◆ The task ◆
From the entries below, tally how many lines contain "نازل" and report only that figure.

::::::::

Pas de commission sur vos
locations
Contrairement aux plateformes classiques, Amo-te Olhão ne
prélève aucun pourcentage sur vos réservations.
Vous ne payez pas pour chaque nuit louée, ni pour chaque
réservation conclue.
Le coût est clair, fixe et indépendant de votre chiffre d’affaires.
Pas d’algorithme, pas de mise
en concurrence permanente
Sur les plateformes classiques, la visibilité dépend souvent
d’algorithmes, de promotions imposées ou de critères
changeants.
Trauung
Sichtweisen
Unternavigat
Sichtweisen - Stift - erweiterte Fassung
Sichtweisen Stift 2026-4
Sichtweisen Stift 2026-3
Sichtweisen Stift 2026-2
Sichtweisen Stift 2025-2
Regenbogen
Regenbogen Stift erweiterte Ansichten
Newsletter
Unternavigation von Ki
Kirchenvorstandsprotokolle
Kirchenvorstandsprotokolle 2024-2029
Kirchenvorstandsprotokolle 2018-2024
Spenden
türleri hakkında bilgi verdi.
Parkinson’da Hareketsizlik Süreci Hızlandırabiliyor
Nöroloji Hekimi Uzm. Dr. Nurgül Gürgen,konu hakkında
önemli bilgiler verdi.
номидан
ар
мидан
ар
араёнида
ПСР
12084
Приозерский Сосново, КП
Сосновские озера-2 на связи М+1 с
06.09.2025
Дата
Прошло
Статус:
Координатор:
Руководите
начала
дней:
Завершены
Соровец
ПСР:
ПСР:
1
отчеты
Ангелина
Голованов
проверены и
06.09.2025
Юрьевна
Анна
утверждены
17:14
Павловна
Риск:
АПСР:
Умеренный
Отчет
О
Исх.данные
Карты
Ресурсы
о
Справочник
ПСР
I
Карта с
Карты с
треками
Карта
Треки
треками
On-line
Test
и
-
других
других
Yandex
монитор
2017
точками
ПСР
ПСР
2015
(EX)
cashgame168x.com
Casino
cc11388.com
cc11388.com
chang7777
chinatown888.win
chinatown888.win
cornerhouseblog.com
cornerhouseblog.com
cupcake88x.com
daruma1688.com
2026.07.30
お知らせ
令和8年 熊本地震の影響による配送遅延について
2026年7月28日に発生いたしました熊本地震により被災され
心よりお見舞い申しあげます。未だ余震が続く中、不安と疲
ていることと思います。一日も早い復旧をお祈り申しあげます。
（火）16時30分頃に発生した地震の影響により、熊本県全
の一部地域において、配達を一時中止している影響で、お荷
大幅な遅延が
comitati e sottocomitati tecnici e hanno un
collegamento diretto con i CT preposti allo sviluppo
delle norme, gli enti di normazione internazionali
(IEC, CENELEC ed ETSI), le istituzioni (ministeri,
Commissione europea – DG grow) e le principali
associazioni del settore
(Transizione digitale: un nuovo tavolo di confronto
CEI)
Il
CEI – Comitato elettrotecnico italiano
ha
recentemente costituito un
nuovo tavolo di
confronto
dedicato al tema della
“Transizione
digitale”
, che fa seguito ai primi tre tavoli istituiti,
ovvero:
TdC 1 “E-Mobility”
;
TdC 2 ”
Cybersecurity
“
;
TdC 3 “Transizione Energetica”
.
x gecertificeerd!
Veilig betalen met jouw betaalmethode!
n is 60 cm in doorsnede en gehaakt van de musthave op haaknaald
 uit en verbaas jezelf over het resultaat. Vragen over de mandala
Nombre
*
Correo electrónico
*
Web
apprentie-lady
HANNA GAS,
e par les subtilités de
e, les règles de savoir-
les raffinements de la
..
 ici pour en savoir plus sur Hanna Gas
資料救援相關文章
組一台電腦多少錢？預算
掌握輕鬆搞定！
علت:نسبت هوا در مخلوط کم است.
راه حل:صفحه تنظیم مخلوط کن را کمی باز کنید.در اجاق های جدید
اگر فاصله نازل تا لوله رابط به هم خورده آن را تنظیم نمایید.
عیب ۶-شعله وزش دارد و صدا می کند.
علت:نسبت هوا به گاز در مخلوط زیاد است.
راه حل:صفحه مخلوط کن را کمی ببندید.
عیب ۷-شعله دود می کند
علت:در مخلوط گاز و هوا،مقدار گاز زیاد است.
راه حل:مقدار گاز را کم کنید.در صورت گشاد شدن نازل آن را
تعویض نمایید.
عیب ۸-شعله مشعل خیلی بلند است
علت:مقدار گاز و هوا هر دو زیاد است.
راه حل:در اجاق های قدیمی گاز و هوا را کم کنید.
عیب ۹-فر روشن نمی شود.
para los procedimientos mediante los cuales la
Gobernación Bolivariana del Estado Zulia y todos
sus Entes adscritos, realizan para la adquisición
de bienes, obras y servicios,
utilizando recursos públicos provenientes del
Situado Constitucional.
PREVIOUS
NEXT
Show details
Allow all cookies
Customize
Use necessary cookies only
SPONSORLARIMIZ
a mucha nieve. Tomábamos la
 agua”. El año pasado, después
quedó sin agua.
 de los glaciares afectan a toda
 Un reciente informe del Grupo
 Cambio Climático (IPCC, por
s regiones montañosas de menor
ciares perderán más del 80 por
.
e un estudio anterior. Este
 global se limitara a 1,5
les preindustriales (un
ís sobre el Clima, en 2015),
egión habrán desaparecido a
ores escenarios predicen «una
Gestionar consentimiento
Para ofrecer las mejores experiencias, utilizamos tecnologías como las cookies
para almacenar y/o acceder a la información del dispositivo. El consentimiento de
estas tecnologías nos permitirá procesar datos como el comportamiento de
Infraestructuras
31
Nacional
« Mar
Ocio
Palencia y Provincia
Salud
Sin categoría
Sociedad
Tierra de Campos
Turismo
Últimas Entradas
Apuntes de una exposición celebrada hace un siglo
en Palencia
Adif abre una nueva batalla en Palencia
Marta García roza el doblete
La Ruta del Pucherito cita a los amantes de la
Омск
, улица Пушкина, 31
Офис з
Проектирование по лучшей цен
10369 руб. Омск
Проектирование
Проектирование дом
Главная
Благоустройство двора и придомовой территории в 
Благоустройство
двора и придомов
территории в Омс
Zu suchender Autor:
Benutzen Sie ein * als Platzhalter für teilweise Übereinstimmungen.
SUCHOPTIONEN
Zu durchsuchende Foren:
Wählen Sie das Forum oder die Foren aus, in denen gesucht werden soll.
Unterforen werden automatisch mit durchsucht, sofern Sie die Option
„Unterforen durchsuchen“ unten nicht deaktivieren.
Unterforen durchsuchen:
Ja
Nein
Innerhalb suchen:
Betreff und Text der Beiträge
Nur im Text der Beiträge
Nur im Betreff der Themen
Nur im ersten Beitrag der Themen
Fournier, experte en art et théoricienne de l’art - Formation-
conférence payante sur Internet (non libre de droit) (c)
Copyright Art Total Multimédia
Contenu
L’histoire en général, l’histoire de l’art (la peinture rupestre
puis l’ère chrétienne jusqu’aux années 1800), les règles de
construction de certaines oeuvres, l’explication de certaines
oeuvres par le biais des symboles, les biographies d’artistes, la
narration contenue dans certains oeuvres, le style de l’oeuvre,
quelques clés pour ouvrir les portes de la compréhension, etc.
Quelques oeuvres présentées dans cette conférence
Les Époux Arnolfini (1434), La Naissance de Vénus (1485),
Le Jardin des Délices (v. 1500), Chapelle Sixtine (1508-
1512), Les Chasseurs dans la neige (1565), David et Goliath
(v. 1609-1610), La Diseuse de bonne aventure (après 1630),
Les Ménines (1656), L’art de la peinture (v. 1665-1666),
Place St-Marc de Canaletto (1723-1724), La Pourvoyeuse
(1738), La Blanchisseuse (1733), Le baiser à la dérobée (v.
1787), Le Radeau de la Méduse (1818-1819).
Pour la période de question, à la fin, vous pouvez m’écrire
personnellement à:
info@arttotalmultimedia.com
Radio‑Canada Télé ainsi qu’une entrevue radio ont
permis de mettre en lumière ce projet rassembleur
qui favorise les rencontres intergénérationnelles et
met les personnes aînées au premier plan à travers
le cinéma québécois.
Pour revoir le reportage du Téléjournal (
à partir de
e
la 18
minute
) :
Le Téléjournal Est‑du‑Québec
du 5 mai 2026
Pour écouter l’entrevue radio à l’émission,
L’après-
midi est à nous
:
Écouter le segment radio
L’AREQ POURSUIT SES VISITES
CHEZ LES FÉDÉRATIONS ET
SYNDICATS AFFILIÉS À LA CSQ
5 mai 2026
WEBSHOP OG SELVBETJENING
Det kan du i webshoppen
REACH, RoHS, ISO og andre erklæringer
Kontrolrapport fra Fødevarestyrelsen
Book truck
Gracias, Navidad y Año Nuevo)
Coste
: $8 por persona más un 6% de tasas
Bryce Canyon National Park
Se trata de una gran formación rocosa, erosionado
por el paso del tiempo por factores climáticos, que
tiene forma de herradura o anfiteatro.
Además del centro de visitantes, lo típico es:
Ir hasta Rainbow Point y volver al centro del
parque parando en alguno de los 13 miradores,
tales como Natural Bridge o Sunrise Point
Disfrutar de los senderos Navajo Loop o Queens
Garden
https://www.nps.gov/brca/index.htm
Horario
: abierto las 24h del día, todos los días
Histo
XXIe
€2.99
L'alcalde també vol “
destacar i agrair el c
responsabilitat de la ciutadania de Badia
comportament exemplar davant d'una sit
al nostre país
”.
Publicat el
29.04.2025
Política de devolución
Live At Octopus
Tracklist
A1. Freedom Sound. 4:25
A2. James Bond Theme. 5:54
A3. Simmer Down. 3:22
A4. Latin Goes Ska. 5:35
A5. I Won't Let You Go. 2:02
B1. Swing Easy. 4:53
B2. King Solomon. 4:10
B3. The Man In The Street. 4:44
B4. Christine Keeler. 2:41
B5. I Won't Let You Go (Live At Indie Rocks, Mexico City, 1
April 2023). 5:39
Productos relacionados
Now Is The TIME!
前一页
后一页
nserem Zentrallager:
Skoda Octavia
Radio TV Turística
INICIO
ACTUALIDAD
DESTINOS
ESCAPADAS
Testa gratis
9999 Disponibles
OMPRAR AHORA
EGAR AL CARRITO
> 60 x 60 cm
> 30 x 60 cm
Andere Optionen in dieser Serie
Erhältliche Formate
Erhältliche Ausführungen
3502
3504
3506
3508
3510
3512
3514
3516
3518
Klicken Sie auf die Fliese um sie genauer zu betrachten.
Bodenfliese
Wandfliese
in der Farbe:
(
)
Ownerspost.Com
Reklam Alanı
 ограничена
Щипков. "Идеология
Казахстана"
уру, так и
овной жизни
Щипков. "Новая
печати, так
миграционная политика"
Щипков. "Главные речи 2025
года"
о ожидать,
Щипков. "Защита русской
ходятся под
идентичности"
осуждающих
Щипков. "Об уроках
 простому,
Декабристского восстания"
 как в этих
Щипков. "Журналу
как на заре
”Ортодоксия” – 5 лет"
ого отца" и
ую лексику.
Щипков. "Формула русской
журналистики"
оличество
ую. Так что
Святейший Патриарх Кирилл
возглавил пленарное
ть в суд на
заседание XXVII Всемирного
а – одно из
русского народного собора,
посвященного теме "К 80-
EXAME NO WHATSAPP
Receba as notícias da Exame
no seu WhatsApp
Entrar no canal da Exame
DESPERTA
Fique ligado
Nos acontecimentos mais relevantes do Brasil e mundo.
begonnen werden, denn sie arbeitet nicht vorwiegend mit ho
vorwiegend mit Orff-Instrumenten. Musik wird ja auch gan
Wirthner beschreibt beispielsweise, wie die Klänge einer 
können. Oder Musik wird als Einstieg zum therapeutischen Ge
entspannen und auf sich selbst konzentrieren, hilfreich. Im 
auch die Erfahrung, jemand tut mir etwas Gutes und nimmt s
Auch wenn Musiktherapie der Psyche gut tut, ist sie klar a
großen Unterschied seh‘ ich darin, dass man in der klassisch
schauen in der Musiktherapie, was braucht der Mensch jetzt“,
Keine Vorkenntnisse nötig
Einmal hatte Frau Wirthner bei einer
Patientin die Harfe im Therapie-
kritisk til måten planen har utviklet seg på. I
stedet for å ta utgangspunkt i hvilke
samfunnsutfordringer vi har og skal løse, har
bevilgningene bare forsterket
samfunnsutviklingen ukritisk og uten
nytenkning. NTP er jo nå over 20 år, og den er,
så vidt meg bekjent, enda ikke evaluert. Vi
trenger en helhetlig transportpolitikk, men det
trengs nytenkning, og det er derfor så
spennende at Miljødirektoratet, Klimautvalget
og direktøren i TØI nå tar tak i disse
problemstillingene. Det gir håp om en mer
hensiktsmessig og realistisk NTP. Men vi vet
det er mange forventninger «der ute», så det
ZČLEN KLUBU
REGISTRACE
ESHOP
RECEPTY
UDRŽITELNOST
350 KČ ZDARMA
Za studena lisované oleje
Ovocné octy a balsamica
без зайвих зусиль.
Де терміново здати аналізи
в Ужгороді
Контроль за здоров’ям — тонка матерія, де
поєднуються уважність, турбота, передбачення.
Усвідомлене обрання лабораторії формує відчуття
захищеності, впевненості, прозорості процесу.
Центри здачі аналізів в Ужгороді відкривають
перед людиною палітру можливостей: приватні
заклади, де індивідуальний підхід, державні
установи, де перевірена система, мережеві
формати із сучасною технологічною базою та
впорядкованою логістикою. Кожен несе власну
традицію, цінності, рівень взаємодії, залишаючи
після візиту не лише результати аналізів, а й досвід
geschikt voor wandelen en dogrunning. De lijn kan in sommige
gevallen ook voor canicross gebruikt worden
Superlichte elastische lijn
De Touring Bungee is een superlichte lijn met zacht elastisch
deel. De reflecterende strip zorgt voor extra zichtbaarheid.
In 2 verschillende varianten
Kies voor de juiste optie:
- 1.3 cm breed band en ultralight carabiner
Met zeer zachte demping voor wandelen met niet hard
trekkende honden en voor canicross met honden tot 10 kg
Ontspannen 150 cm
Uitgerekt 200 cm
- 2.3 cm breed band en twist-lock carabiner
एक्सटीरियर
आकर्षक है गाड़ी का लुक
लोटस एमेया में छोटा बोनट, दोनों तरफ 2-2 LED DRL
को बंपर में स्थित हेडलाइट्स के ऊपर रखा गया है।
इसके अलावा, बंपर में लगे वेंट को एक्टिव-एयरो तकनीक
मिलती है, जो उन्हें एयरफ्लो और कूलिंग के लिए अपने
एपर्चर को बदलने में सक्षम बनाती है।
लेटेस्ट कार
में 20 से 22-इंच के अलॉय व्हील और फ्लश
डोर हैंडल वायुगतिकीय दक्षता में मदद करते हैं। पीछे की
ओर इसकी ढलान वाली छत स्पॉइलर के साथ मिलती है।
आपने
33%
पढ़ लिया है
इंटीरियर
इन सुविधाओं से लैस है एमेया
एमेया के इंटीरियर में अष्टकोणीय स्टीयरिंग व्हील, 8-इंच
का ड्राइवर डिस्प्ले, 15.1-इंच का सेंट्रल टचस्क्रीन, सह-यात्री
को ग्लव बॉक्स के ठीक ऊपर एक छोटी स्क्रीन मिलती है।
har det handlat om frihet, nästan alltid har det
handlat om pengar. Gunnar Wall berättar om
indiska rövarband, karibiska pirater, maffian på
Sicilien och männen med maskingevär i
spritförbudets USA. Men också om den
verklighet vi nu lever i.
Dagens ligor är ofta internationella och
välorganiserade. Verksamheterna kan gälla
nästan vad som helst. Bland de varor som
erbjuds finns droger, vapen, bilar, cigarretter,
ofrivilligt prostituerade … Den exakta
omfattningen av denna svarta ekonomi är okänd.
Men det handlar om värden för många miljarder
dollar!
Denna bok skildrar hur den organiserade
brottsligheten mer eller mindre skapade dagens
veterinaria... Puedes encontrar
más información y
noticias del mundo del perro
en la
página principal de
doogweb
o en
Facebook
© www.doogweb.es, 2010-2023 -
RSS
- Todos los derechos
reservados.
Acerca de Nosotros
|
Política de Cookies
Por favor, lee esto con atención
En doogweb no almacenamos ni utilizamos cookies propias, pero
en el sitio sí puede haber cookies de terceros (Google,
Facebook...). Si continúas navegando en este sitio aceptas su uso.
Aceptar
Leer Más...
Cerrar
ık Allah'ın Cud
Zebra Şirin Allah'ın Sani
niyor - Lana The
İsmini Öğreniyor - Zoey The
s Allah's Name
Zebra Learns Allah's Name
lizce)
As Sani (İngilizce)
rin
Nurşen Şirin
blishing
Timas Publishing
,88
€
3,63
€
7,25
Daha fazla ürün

::::::::

◆ Solved exercise ◆
2